En instituant le recours, chaque fois que nécessaire, à un comité scientifique bilatéral chargé de travailler à l'identification des restes humains demandés – un tel comité a été créé avec l'Algérie ; un autre l'a été cette année avec l'Australie ; un autre encore le sera bientôt avec Madagascar –, ce texte offre une méthode sûre pour sécuriser, du point de vue scientifique, le processus de sortie des collections publiques.
Les auteurs de la proposition de loi ont trouvé, me semble-t-il, le bon point d'équilibre entre le respect du principe protecteur de l'inaliénabilité des collections, auquel nous restons tous très attachés, et une juste réponse aux demandes légitimes de populations dont la sensibilité et la mémoire sont heurtées par la conservation, dans une collection, des restes humains de leurs aïeux, ce qui les empêche d'accomplir leurs coutumes funéraires.
Un certain nombre de préoccupations sont apparues au cours du débat parlementaire. Monsieur le rapporteur, cher Christophe Marion, je tiens à saluer votre travail approfondi, qui a permis d'enrichir et de préciser le texte.
J'en viens au sort des restes humains ultramarins, qui demeure pour moi une préoccupation centrale. Je suis très sensible à la demande des descendants des Guyanais qui ont été honteusement exhibés dans un de ces « zoos humains », organisé en 1892 au Jardin d'acclimatation, mais de tels cas ne relèvent pas des relations internationales et leur traitement ne peut donc pas être intégré dans cette proposition de loi.

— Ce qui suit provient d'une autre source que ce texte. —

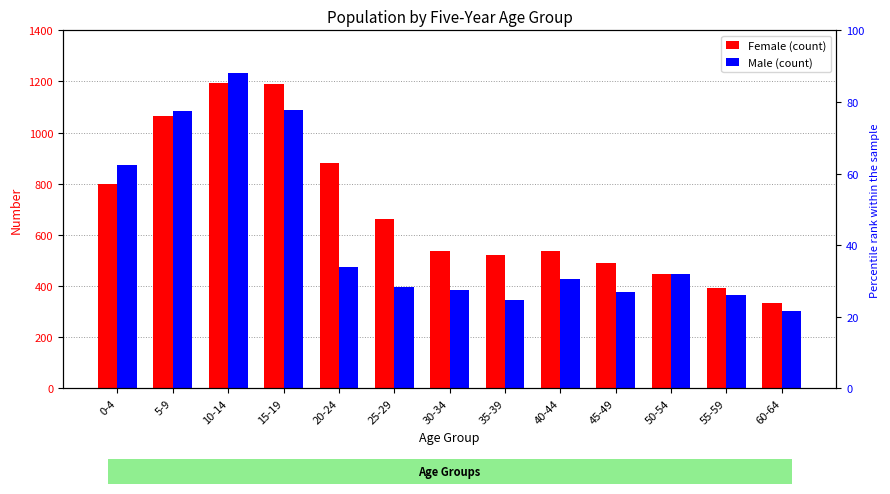

What position from the right is 40-44?

5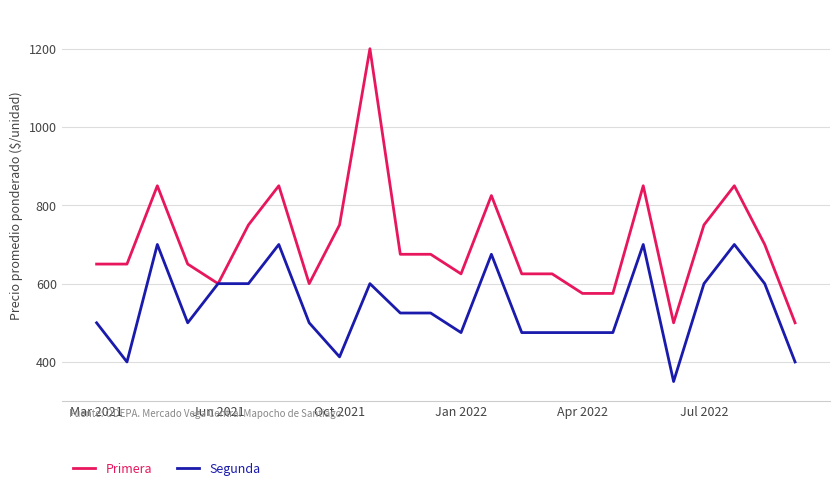

What is the difference between the maximum and minimum values in the Primera series?

700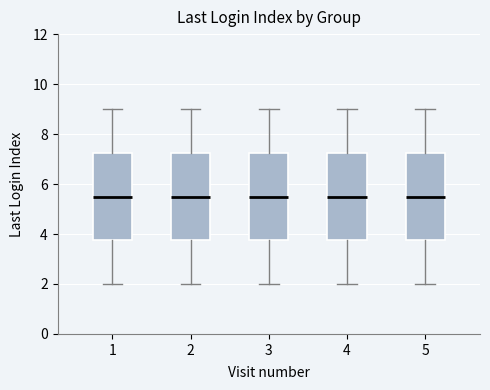

Reading left to right, transcribe this box plot: for each box, give where its median line is, the range the box spans, and where its two whiskers end, as read against the y-axis. The values are not printed on the chart, so give them approximately, as read against the axis.

1: median 5.6, box 3.8 to 7.2, whiskers 2.0 to 9.0
2: median 5.6, box 3.8 to 7.2, whiskers 2.0 to 9.0
3: median 5.6, box 3.8 to 7.2, whiskers 2.0 to 9.0
4: median 5.6, box 3.8 to 7.2, whiskers 2.0 to 9.0
5: median 5.6, box 3.8 to 7.2, whiskers 2.0 to 9.0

Mon équipe a engagé un dialogue constructif avec l'association Moliko Alet + Po, qui demande, en lien avec les autorités coutumières et la collectivité territoriale de Guyane, la restitution des restes de ces amérindiens Kali'na. Un mémorial est en construction, avec le soutien de la collectivité territoriale de Guyane et du Grand Conseil coutumier des populations amérindiennes et bushinenges. Il sera livré à l'été 2024 et présentera les conditions de conservation recevables pour un transfert des restes en territoire guyanais, afin que les rites appropriés puissent être conduits. Il s'agit d'une solution d'attente jusqu'au moment où nous aurons trouvé le véhicule législatif adapté. Je m'engage à revenir vers vous, une fois ce travail accompli en lien avec mon collègue Philippe Vigier, ministre délégué chargé des outre-mer.
Mesdames, messieurs les députés, le vote auquel vous allez procéder prend place dans un contexte particulier, celui de trois lois-cadres relatives aux restitutions. Après l'adoption à l'unanimité, en juillet dernier, de la loi relative à la restitution des biens culturels ayant fait l'objet de spoliations dans le contexte des persécutions antisémites perpétrées entre 1933 et 1945 et avant l'examen, l'année prochaine, d'un projet de loi relatif aux biens culturels ayant pu être usurpés, l'Assemblée nationale a une fois encore l'occasion de se retrouver autour d'un texte qui permet d'apaiser et de réconcilier les mémoires.
En offrant la possibilité aux nations qui le demandent d'honorer la mémoire de l'un des leurs et de lui donner une sépulture, cette proposition de loi va dans le sens d'une plus grande justice et d'une plus grande dignité, en somme d'une plus grande humanité. Plus qu'un texte utile, c'est donc un texte nécessaire, que le Gouvernement soutient pleinement.